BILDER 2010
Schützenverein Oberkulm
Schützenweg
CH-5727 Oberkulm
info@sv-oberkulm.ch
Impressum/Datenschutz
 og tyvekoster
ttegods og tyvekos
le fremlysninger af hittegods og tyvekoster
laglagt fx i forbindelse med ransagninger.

☆ ☆ ☆ ☆

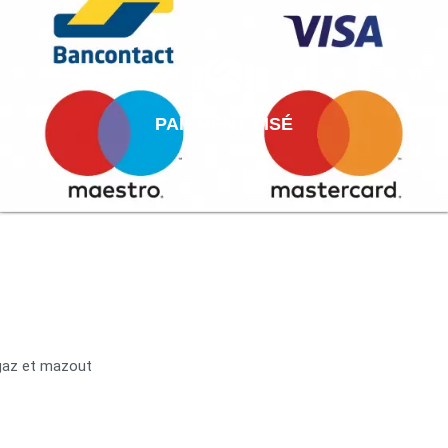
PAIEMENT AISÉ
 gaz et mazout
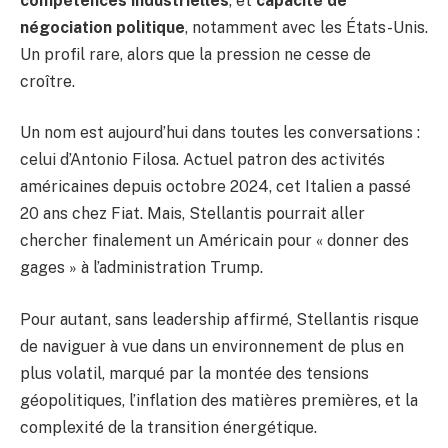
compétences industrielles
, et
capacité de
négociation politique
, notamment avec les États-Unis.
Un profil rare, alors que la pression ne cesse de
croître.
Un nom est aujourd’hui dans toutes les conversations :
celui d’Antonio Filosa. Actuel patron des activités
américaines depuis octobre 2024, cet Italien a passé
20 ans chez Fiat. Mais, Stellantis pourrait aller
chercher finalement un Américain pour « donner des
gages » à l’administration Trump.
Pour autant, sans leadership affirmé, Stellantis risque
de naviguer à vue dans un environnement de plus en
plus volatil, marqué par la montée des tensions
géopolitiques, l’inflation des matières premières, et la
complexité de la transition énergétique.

☆ ☆ ☆ ☆

◆ Work instructions ◆
Print the part of the listing that opens with the line containing "BILDER 2010" and closes with the line containing "laglagt fx i forbindelse med ransagninger.", keeping both of those lines and copying every line character for character.

◆ Exercise output ◆
BILDER 2010
Schützenverein Oberkulm
Schützenweg
CH-5727 Oberkulm
info@sv-oberkulm.ch
Impressum/Datenschutz
 og tyvekoster
ttegods og tyvekos
le fremlysninger af hittegods og tyvekoster
laglagt fx i forbindelse med ransagninger.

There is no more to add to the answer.